(INPUT DATA):

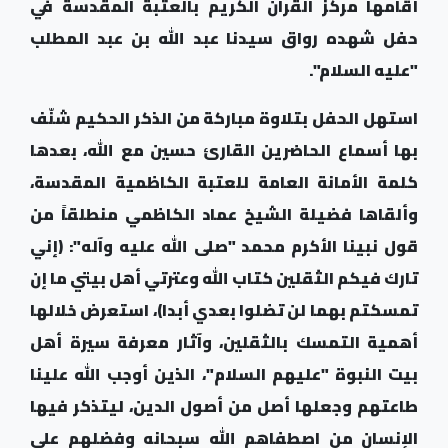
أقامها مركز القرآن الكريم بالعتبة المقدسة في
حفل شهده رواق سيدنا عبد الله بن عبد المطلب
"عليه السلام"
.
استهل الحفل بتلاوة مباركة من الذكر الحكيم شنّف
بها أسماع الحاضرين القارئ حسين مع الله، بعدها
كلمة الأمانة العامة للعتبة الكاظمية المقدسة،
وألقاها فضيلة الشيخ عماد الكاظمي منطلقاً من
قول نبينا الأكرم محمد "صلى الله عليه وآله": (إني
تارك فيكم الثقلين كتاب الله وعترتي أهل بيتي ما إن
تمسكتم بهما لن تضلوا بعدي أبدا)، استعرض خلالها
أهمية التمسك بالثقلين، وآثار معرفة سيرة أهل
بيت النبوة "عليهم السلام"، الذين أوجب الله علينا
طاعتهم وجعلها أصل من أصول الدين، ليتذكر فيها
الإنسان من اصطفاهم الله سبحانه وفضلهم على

(WHAT THE TASK ASKS): Exactly one number is the answer: how many lines in the data include the word "السلام".

(ANSWER FOR THIS EXERCISE): 2